Personal information
- Full name: Edward Lancelot Wall Henslow
- Born: 19 March 1879 Mere, Wiltshire, England
- Died: 12 March 1947 (aged 67) Salisbury, Wiltshire, England
- Batting: Unknown
- Bowling: Unknown

Domestic team information
- 1914–1923: Wiltshire

Career statistics
| Competition | First-class |
| Matches | 1 |
| Runs scored | 0 |
| Batting average | 0.00 |
| 100s/50s | –/– |
| Top score | 0 |
| Balls bowled | 42 |
| Wickets | 1 |
| Bowling average | 22.00 |
| 5 wickets in innings | – |
| 10 wickets in match | – |
| Best bowling | 1/22 |
| Catches/stumpings | 0/– |
- Source: Cricinfo, 9 January 2019

= Edward Henslow =

English cricketer and British Army officer

Colonel Edward Lancelot Wall Henslow OBE, MC (19 March 1879 - 12 March 1947) was a British Army officer and one-time first-class cricketer. He served in the Duke of Edinburgh's (Wiltshire Regiment) for much of his career and was mentioned in dispatches for his service in the Second Boer War. In 1909 he served on the general staff as a gymnastics instructor, during which time he made an appearance for the British Army cricket team. Henslow served with the Wiltshire Regiment in the First World War and received the Military Cross. After the war he joined the newly formed Army Physical Training Staff and rose to become inspector of physical training in 1928. Henslow retired in 1932 but returned to service during the first part of the Second World War.

== Early life ==
Henslow was born at Mere, Wiltshire on 19 March 1879 and joined the British Army as a second lieutenant in the 3rd (Royal Wiltshire Militia) Battalion, Wiltshire Regiment on 27 October 1897. He attended Worcester College at the University of Oxford before joining the regular army in the Duke of Edinburgh's (Wiltshire Regiment) on 20 May 1899. He received promotion to lieutenant on 14 May 1900. He served with the regiment in the Second Boer War and was mentioned in dispatches by Lord Kitchener on 29 July 1902. He was promoted to captain in 1905 and seconded to the general staff on 15 April 1909 as a gymnastics instructor, a role he held until 15 April 1913. Henslow made his sole first-class cricket appearance for the British Army cricket team in 1912 against the Royal Navy at Lord's, bowling 42 balls and taking one wicket, that of Gerald Harrison. He debuted in minor counties cricket for Wiltshire in July 1914, an association he would maintain until 1923.

==First World War ==
Henslow served in the First World War. He was with the 2nd Battalion of the Wiltshire Regiment in Gibraltar in August 1914 when it was recalled to England to join the 21st Brigade.

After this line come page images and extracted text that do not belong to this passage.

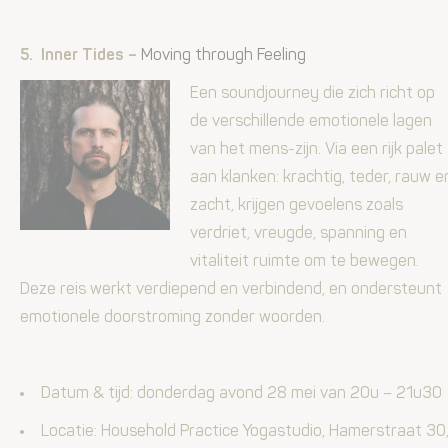
5. Inner Tides
–
Moving through Feeling
Een soundjourney die zich richt op
de verschillende emotionele lagen
van het mens-zijn. Via een rijk palet
aan klanken: krachtig, teder, rauw e
zacht, krijgen gevoelens zoals
verdriet, vreugde, spanning en
vitaliteit ruimte om te bewegen.
Deze reis werkt verdiepend en verbindend, en ondersteunt
emotionele doorstroming zonder woorden.
Datum & tijd: donderdag­ avond 28 mei
van 20u – 21u30
Locatie: Household Practice Yogastudio, Hamerstraat 30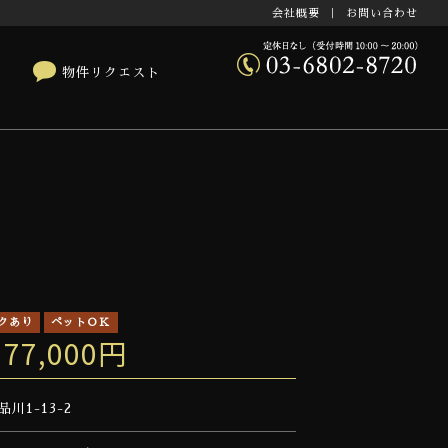
会社概要
｜
お問い合わせ
物件リクエスト
クあり
ペットＯＫ
177,000円
川1-13-2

Henslow was awarded the Military Cross on 5 May 1919. He had been promoted to the temporary rank of major on 24 February 1919 when he was appointed assistant inspector of physical training. Later that year he was confirmed in the substantive rank of major, backdated to 1 September 1915.

== Inter-war and Second World War service ==
On 1 April 1922 he was appointed as a commandant (class AA) of the Army School of Physical Training at Aldershot. Henslow was appointed an Officer of the Order of the British Empire on 5 June 1926, when he was a lieutenant-colonel and commanding officer of the school. He was promoted to the rank of colonel on 8 June 1926. Henslow was appointed inspector of physical training on 1 January 1928. In 1930 he was responsible for relocating the Army Physical Training Staff's headquarters from Aldershot to the War Office in London, which allowed for closer collaboration with the Director of Military Training. He also arranged for a staff officer to be allocated to the HQ to allow for closer relations with the General Staff. Henslow retired on 1 January 1932. During the 1930s he advocated the Brotherhood Movement, an organisation that used exercise and religion to educate British youth, as a democratic alternative to the British Union of Fascists.

Henslow was recalled for service on 7 June 1939 before retiring for the last time on 30 May 1942. He died at Salisbury, Wiltshire on 12 March 1947. The Henslow Room at the Army School of Physical Training, which is now a cardiovascular fitness suite, is named after him.